Let's first analyze the integral $\int_0^{\sin x} (1+t)^{1/t}\,dt$. You should note that the integrand is not defined at $t=0$. However, by definition the symbol $\int_a^b f(x) \, dx$ requires $f$ to be defined in whole interval $[a, b] $.

In such a situation when the integrand is not defined at a finite number of points in the interval of integration, the convention is to define the function at those exceptional points in any manner whatsoever. This does not create any problem because the value of an integral or its existence is not affected by behavior of function at a finite number of points.
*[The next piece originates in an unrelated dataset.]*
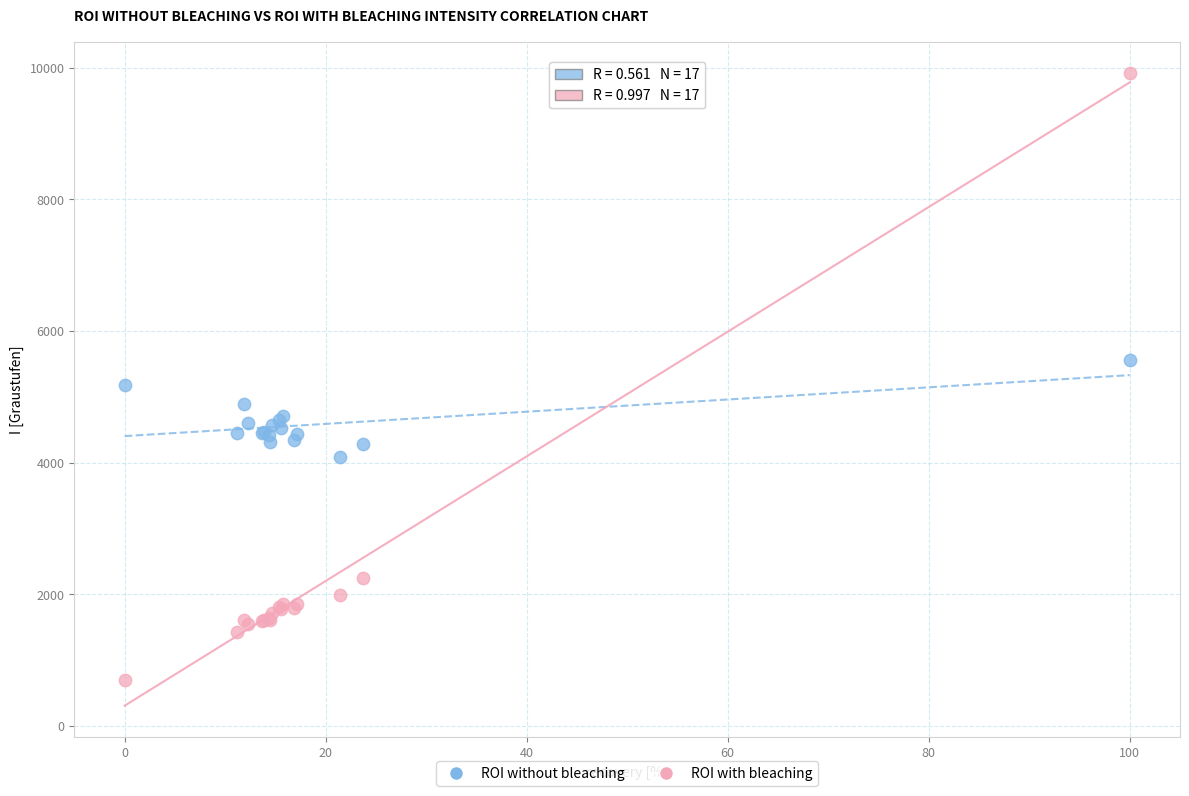

Which series has the largest Y range (max minus min)?

ROI with bleaching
Next we define the integrand in question at $t=0$ in such a manner that the function becomes continuous there so that we can take advantage of the Fundamental Theorem of Calculus.

Let $f(0)=e$ and $f(t)=(1+t)^{1/t}$ for $t\neq 0$. Then $f$ is defined in some neighborhood of $0$ and moreover is continuous in that neighborhood.

Now $$\lim _{x\to 0}\frac{1}{x}\int_0^{\sin x} (1+t)^{1/t}\,dt=\lim_{x\to 0}\frac{\sin x}{x}\cdot\frac{1}{\sin x} \int_{0}^{\sin x} f(t) \, dt$$ The first fraction tends to $1$ and next we replace $\sin x$ with $u$ and note that $u$ tends to $0$ with $x$. Hence the desired limit is $$\lim_{u\to 0}\frac{1}{u}\int_0^u f(t) \, dt$$ By FTC this equals $f(0)=e$ as $f$ is continuous at $0$.